Exercise aim: These entries must be printed again exactly as they are.

┄┄┄┄┄┄┄┄┄┄

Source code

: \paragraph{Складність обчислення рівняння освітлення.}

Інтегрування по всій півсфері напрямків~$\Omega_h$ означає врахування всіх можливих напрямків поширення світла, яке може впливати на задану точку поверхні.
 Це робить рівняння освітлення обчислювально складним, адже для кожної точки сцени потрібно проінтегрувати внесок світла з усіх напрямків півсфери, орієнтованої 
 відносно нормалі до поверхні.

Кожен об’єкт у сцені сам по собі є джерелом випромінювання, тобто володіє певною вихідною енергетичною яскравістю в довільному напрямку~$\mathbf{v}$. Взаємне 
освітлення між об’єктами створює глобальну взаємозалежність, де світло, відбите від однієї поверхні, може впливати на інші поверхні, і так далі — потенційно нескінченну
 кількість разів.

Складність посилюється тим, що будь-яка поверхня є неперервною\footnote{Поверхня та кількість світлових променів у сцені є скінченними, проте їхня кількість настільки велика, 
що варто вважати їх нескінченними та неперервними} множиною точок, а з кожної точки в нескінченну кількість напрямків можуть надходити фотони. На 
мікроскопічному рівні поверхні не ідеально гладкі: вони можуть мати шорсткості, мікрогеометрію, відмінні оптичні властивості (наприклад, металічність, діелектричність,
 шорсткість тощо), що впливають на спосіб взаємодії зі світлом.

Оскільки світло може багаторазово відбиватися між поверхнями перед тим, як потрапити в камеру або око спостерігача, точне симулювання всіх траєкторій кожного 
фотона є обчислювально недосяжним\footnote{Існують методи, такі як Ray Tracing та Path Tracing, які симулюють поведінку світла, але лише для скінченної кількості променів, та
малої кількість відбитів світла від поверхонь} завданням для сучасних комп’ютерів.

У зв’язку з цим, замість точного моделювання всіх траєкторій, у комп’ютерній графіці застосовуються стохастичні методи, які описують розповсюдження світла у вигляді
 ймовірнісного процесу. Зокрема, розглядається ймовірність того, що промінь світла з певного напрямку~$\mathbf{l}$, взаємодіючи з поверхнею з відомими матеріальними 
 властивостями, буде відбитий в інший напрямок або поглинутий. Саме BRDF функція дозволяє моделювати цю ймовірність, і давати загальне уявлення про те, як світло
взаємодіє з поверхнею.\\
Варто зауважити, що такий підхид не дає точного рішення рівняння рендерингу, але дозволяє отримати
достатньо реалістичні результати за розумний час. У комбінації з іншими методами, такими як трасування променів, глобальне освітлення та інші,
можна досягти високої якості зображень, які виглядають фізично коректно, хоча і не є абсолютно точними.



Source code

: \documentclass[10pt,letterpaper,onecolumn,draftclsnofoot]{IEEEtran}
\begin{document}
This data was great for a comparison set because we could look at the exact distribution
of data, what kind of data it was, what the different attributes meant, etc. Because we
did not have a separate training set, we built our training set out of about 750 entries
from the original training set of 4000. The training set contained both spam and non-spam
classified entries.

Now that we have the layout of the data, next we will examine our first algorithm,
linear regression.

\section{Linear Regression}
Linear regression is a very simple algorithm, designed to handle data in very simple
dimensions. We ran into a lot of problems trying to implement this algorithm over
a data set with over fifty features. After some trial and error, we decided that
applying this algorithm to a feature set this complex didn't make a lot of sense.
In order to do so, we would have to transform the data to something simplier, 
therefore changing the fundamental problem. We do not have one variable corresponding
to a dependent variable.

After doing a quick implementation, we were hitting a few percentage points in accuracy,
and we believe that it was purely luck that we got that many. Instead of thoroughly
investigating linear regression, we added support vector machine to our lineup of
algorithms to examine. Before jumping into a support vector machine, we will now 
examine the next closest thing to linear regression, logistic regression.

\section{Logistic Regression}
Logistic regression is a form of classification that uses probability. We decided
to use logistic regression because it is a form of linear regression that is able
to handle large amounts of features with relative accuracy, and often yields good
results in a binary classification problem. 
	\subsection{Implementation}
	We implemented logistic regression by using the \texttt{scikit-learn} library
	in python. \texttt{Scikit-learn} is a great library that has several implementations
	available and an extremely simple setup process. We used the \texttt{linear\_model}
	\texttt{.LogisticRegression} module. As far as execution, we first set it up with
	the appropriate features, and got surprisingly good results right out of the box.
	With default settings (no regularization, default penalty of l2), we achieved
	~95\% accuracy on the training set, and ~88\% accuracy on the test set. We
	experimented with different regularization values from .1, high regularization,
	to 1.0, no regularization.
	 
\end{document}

┄┄┄┄┄┄┄┄┄┄

Result:
Source code

: \paragraph{Складність обчислення рівняння освітлення.}

Інтегрування по всій півсфері напрямків~$\Omega_h$ означає врахування всіх можливих напрямків поширення світла, яке може впливати на задану точку поверхні.
 Це робить рівняння освітлення обчислювально складним, адже для кожної точки сцени потрібно проінтегрувати внесок світла з усіх напрямків півсфери, орієнтованої 
 відносно нормалі до поверхні.

Кожен об’єкт у сцені сам по собі є джерелом випромінювання, тобто володіє певною вихідною енергетичною яскравістю в довільному напрямку~$\mathbf{v}$. Взаємне 
освітлення між об’єктами створює глобальну взаємозалежність, де світло, відбите від однієї поверхні, може впливати на інші поверхні, і так далі — потенційно нескінченну
 кількість разів.

Складність посилюється тим, що будь-яка поверхня є неперервною\footnote{Поверхня та кількість світлових променів у сцені є скінченними, проте їхня кількість настільки велика, 
що варто вважати їх нескінченними та неперервними} множиною точок, а з кожної точки в нескінченну кількість напрямків можуть надходити фотони. На 
мікроскопічному рівні поверхні не ідеально гладкі: вони можуть мати шорсткості, мікрогеометрію, відмінні оптичні властивості (наприклад, металічність, діелектричність,
 шорсткість тощо), що впливають на спосіб взаємодії зі світлом.

Оскільки світло може багаторазово відбиватися між поверхнями перед тим, як потрапити в камеру або око спостерігача, точне симулювання всіх траєкторій кожного 
фотона є обчислювально недосяжним\footnote{Існують методи, такі як Ray Tracing та Path Tracing, які симулюють поведінку світла, але лише для скінченної кількості променів, та
малої кількість відбитів світла від поверхонь} завданням для сучасних комп’ютерів.

У зв’язку з цим, замість точного моделювання всіх траєкторій, у комп’ютерній графіці застосовуються стохастичні методи, які описують розповсюдження світла у вигляді
 ймовірнісного процесу. Зокрема, розглядається ймовірність того, що промінь світла з певного напрямку~$\mathbf{l}$, взаємодіючи з поверхнею з відомими матеріальними 
 властивостями, буде відбитий в інший напрямок або поглинутий. Саме BRDF функція дозволяє моделювати цю ймовірність, і давати загальне уявлення про те, як світло
взаємодіє з поверхнею.\\
Варто зауважити, що такий підхид не дає точного рішення рівняння рендерингу, але дозволяє отримати
достатньо реалістичні результати за розумний час. У комбінації з іншими методами, такими як трасування променів, глобальне освітлення та інші,
можна досягти високої якості зображень, які виглядають фізично коректно, хоча і не є абсолютно точними.



Source code

: \documentclass[10pt,letterpaper,onecolumn,draftclsnofoot]{IEEEtran}
\begin{document}
This data was great for a comparison set because we could look at the exact distribution
of data, what kind of data it was, what the different attributes meant, etc. Because we
did not have a separate training set, we built our training set out of about 750 entries
from the original training set of 4000. The training set contained both spam and non-spam
classified entries.

Now that we have the layout of the data, next we will examine our first algorithm,
linear regression.

\section{Linear Regression}
Linear regression is a very simple algorithm, designed to handle data in very simple
dimensions. We ran into a lot of problems trying to implement this algorithm over
a data set with over fifty features. After some trial and error, we decided that
applying this algorithm to a feature set this complex didn't make a lot of sense.
In order to do so, we would have to transform the data to something simplier, 
therefore changing the fundamental problem. We do not have one variable corresponding
to a dependent variable.

After doing a quick implementation, we were hitting a few percentage points in accuracy,
and we believe that it was purely luck that we got that many. Instead of thoroughly
investigating linear regression, we added support vector machine to our lineup of
algorithms to examine. Before jumping into a support vector machine, we will now 
examine the next closest thing to linear regression, logistic regression.

\section{Logistic Regression}
Logistic regression is a form of classification that uses probability. We decided
to use logistic regression because it is a form of linear regression that is able
to handle large amounts of features with relative accuracy, and often yields good
results in a binary classification problem. 
	\subsection{Implementation}
	We implemented logistic regression by using the \texttt{scikit-learn} library
	in python. \texttt{Scikit-learn} is a great library that has several implementations
	available and an extremely simple setup process. We used the \texttt{linear\_model}
	\texttt{.LogisticRegression} module. As far as execution, we first set it up with
	the appropriate features, and got surprisingly good results right out of the box.
	With default settings (no regularization, default penalty of l2), we achieved
	~95\% accuracy on the training set, and ~88\% accuracy on the test set. We
	experimented with different regularization values from .1, high regularization,
	to 1.0, no regularization.
	 
\end{document}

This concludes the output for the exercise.